BEGIN
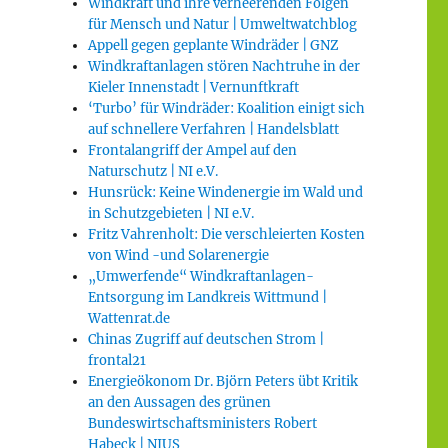
Windkraft und ihre verheerenden Folgen
für Mensch und Natur | Umweltwatchblog
Appell gegen geplante Windräder | GNZ
Windkraftanlagen stören Nachtruhe in der
Kieler Innenstadt | Vernunftkraft
‘Turbo’ für Windräder: Koalition einigt sich
auf schnellere Verfahren | Handelsblatt
Frontalangriff der Ampel auf den
Naturschutz | NI e.V.
Hunsrück: Keine Windenergie im Wald und
in Schutzgebieten | NI e.V.
Fritz Vahrenholt: Die verschleierten Kosten
von Wind -und Solarenergie
„Umwerfende“ Windkraftanlagen-
Entsorgung im Landkreis Wittmund |
Wattenrat.de
Chinas Zugriff auf deutschen Strom |
frontal21
Energieökonom Dr. Björn Peters übt Kritik
an den Aussagen des grünen
Bundeswirtschaftsministers Robert
Habeck | NIUS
END
▶ **WORK INSTRUCTION**:
Reproduce every line of text in the data above verbatim, leaving out the picture.

▶ **ANSWER SPACE**:
Windkraft und ihre verheerenden Folgen
für Mensch und Natur | Umweltwatchblog
Appell gegen geplante Windräder | GNZ
Windkraftanlagen stören Nachtruhe in der
Kieler Innenstadt | Vernunftkraft
‘Turbo’ für Windräder: Koalition einigt sich
auf schnellere Verfahren | Handelsblatt
Frontalangriff der Ampel auf den
Naturschutz | NI e.V.
Hunsrück: Keine Windenergie im Wald und
in Schutzgebieten | NI e.V.
Fritz Vahrenholt: Die verschleierten Kosten
von Wind -und Solarenergie
„Umwerfende“ Windkraftanlagen-
Entsorgung im Landkreis Wittmund |
Wattenrat.de
Chinas Zugriff auf deutschen Strom |
frontal21
Energieökonom Dr. Björn Peters übt Kritik
an den Aussagen des grünen
Bundeswirtschaftsministers Robert
Habeck | NIUS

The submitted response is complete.